NUS scientists cultivate human norovirus using zebrafish embryo

SINGAPORE: Food virologists from the National University of Singapore (NUS) have achieved success in propagating the highly infectious human norovirus (HuNoV) using zebrafish embryos, opening new avenues for studying the virus, assessing its behaviour, and investigating inactivation methods, particularly crucial for the water treatment and food industries.

Human norovirus is a global menace, being the predominant cause of acute gastroenteritis, contributing to an estimated 684 million diarrhoea cases and 212,000 annual fatalities worldwide.

Despite its significant impact, norovirus research has faced challenges due to the absence of a reliable in vitro culture system. The existing human intestinal enteroid model relies on scarce human biopsy specimens, demanding labour and resource-intensive maintenance.

Led by Assistant Professor Li Dan from the NUS Department of Food Science and Technology, in collaboration with Professor Gong Zhiyuan from the NUS Department of Biological Sciences, the research team stumbled upon a breakthrough using zebrafish embryos as a host for cultivating HuNoV.

The zebrafish embryo model is easy to handle and robust and demonstrates remarkable efficiency in replicating HuNoVs.

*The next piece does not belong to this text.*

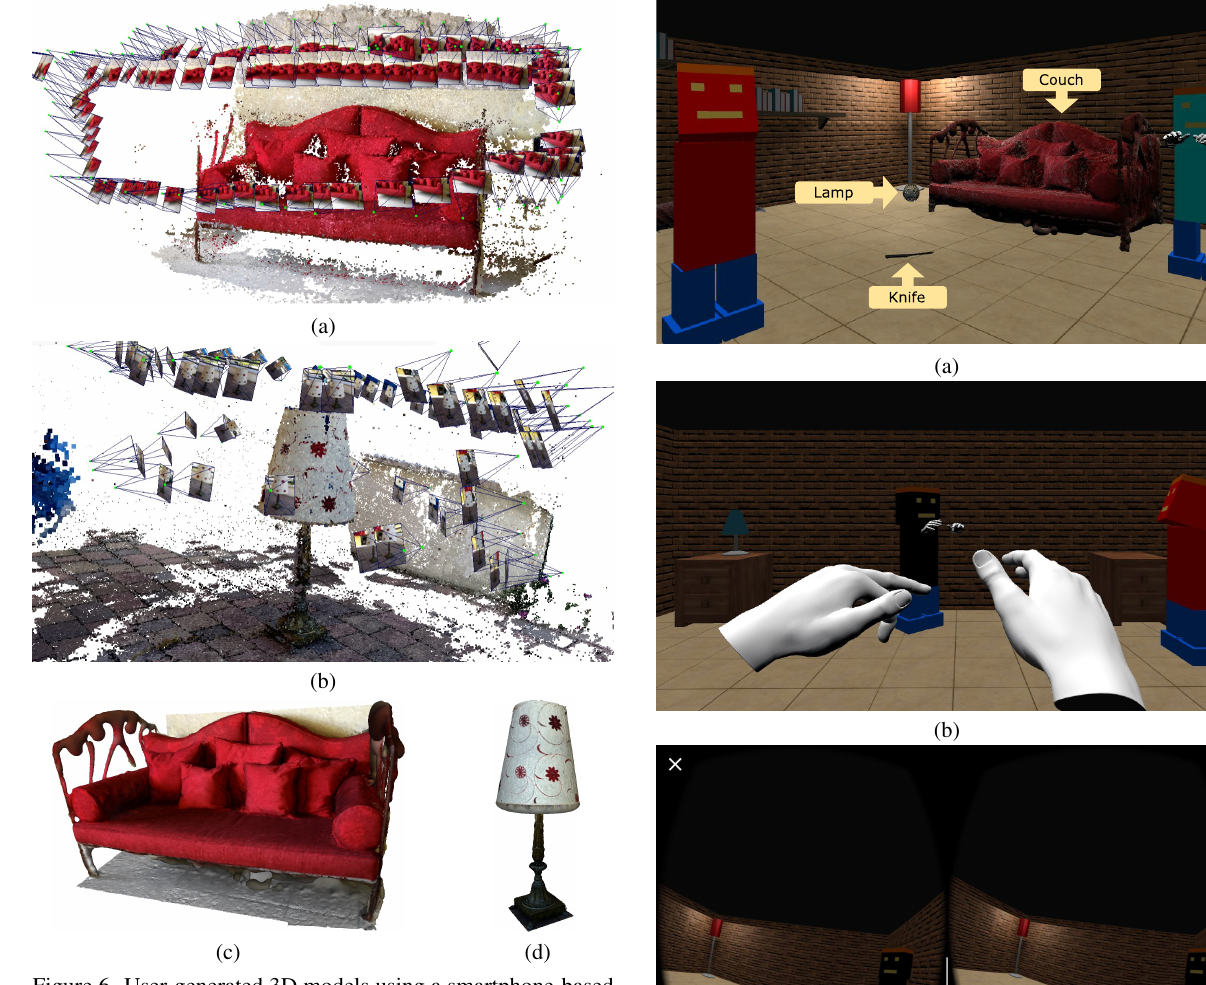
Figure 6. User-generated 3D models using a smartphone-based reconstruction pipeline. Dense point clouds of (a) a couch and (b) a lamp. Oriented images used for the reconstruction can be observed around the dense point clouds. (c,d) 3D models after meshing operation.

This achievement represents a milestone, providing the highest fold increase over the baseline, allowing continuous passaging of HuNoV within a laboratory setting.

Assistant Professor Li Dan said, “The zebrafish embryo model represents an essential improvement in the HuNoV cultivation method. With its high efficiency and robustness, this tool is able to enhance both the breadth and depth of HuNoV-related research.” The model will be instrumental in studying HuNoV’s behaviour, replication, and other properties.

The research, published in the journal Applied and Environmental Microbiology, holds significant implications for epidemiological research on HuNoV and provides valuable insights for developing HuNoV inactivation parameters. These parameters are critical for the water treatment and food industries to formulate more effective methods for preventing the spread of the virus.

Looking ahead, the research team plans to leverage the zebrafish embryo model to investigate inactivation methods for HuNoVs in food products. Detecting infectious HuNoV in food products has been a challenging task, and while further refinement and optimization are required, the ongoing work of the research team holds promise in addressing this gap.